DESCRIPTION OF THE TASK —
State how many of the lines below contain the string "Sign", counting only matches with identical capitalization. Give the number alone.

•••••

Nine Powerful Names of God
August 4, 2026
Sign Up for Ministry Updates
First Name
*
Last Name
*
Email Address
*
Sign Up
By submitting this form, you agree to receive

•••••

PROBLEM SOLUTION —
2